_What is being asked_: Convert every line of text in the records into a JSON list of strings, one string per line, omitting blank lines.

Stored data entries
::::
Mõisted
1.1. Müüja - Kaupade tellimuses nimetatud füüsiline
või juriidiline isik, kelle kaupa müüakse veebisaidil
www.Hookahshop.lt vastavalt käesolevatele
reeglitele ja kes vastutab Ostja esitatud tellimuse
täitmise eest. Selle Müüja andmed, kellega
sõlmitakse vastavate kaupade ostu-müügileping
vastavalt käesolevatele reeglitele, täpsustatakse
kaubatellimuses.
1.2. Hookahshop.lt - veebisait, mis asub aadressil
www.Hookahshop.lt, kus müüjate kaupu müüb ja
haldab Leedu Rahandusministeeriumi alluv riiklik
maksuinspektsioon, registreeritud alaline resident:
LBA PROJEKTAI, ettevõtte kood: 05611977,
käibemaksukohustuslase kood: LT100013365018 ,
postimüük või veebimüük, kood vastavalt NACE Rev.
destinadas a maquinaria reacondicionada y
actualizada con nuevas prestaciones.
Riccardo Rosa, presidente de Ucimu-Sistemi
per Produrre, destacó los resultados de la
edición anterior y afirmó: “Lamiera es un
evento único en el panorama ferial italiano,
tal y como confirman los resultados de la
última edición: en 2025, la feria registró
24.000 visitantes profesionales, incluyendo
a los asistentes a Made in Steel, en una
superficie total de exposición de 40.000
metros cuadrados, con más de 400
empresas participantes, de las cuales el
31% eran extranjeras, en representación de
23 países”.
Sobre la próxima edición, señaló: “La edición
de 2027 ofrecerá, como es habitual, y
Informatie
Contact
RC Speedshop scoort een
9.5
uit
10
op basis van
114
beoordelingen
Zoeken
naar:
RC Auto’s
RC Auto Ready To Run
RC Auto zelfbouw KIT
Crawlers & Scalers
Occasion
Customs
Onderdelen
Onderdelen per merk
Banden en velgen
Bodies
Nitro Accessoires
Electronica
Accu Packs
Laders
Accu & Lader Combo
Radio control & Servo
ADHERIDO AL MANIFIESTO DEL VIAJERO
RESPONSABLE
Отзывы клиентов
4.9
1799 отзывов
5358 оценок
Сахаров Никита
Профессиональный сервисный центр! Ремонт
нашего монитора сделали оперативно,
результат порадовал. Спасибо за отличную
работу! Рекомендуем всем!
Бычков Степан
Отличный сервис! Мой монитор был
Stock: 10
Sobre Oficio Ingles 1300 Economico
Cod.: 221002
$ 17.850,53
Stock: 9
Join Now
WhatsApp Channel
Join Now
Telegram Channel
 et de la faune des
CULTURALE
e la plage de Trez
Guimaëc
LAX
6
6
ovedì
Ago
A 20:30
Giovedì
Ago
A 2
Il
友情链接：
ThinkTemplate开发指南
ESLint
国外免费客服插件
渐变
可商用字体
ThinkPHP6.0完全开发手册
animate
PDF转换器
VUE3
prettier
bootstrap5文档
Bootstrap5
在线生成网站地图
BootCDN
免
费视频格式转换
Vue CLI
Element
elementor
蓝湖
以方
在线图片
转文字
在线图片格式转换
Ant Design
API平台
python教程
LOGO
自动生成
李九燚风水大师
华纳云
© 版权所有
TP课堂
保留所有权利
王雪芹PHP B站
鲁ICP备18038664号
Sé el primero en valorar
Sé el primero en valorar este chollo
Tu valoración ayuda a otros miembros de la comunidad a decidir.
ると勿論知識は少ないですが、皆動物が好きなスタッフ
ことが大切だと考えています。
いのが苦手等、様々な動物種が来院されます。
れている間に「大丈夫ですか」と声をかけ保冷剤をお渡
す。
::::
_Answer_:
[
  "Mõisted",
  "1.1. Müüja - Kaupade tellimuses nimetatud füüsiline",
  "või juriidiline isik, kelle kaupa müüakse veebisaidil",
  "www.Hookahshop.lt vastavalt käesolevatele",
  "reeglitele ja kes vastutab Ostja esitatud tellimuse",
  "täitmise eest. Selle Müüja andmed, kellega",
  "sõlmitakse vastavate kaupade ostu-müügileping",
  "vastavalt käesolevatele reeglitele, täpsustatakse",
  "kaubatellimuses.",
  "1.2. Hookahshop.lt - veebisait, mis asub aadressil",
  "www.Hookahshop.lt, kus müüjate kaupu müüb ja",
  "haldab Leedu Rahandusministeeriumi alluv riiklik",
  "maksuinspektsioon, registreeritud alaline resident:",
  "LBA PROJEKTAI, ettevõtte kood: 05611977,",
  "käibemaksukohustuslase kood: LT100013365018 ,",
  "postimüük või veebimüük, kood vastavalt NACE Rev.",
  "destinadas a maquinaria reacondicionada y",
  "actualizada con nuevas prestaciones.",
  "Riccardo Rosa, presidente de Ucimu-Sistemi",
  "per Produrre, destacó los resultados de la",
  "edición anterior y afirmó: “Lamiera es un",
  "evento único en el panorama ferial italiano,",
  "tal y como confirman los resultados de la",
  "última edición: en 2025, la feria registró",
  "24.000 visitantes profesionales, incluyendo",
  "a los asistentes a Made in Steel, en una",
  "superficie total de exposición de 40.000",
  "metros cuadrados, con más de 400",
  "empresas participantes, de las cuales el",
  "31% eran extranjeras, en representación de",
  "23 países”.",
  "Sobre la próxima edición, señaló: “La edición",
  "de 2027 ofrecerá, como es habitual, y",
  "Informatie",
  "Contact",
  "RC Speedshop scoort een",
  "9.5",
  "uit",
  "10",
  "op basis van",
  "114",
  "beoordelingen",
  "Zoeken",
  "naar:",
  "RC Auto’s",
  "RC Auto Ready To Run",
  "RC Auto zelfbouw KIT",
  "Crawlers & Scalers",
  "Occasion",
  "Customs",
  "Onderdelen",
  "Onderdelen per merk",
  "Banden en velgen",
  "Bodies",
  "Nitro Accessoires",
  "Electronica",
  "Accu Packs",
  "Laders",
  "Accu & Lader Combo",
  "Radio control & Servo",
  "ADHERIDO AL MANIFIESTO DEL VIAJERO",
  "RESPONSABLE",
  "Отзывы клиентов",
  "4.9",
  "1799 отзывов",
  "5358 оценок",
  "Сахаров Никита",
  "Профессиональный сервисный центр! Ремонт",
  "нашего монитора сделали оперативно,",
  "результат порадовал. Спасибо за отличную",
  "работу! Рекомендуем всем!",
  "Бычков Степан",
  "Отличный сервис! Мой монитор был",
  "Stock: 10",
  "Sobre Oficio Ingles 1300 Economico",
  "Cod.: 221002",
  "$ 17.850,53",
  "Stock: 9",
  "Join Now",
  "WhatsApp Channel",
  "Join Now",
  "Telegram Channel",
  " et de la faune des",
  "CULTURALE",
  "e la plage de Trez",
  "Guimaëc",
  "LAX",
  "6",
  "6",
  "ovedì",
  "Ago",
  "A 20:30",
  "Giovedì",
  "Ago",
  "A 2",
  "Il",
  "友情链接：",
  "ThinkTemplate开发指南",
  "ESLint",
  "国外免费客服插件",
  "渐变",
  "可商用字体",
  "ThinkPHP6.0完全开发手册",
  "animate",
  "PDF转换器",
  "VUE3",
  "prettier",
  "bootstrap5文档",
  "Bootstrap5",
  "在线生成网站地图",
  "BootCDN",
  "免",
  "费视频格式转换",
  "Vue CLI",
  "Element",
  "elementor",
  "蓝湖",
  "以方",
  "在线图片",
  "转文字",
  "在线图片格式转换",
  "Ant Design",
  "API平台",
  "python教程",
  "LOGO",
  "自动生成",
  "李九燚风水大师",
  "华纳云",
  "© 版权所有",
  "TP课堂",
  "保留所有权利",
  "王雪芹PHP B站",
  "鲁ICP备18038664号",
  "Sé el primero en valorar",
  "Sé el primero en valorar este chollo",
  "Tu valoración ayuda a otros miembros de la comunidad a decidir.",
  "ると勿論知識は少ないですが、皆動物が好きなスタッフ",
  "ことが大切だと考えています。",
  "いのが苦手等、様々な動物種が来院されます。",
  "れている間に「大丈夫ですか」と声をかけ保冷剤をお渡",
  "す。"
]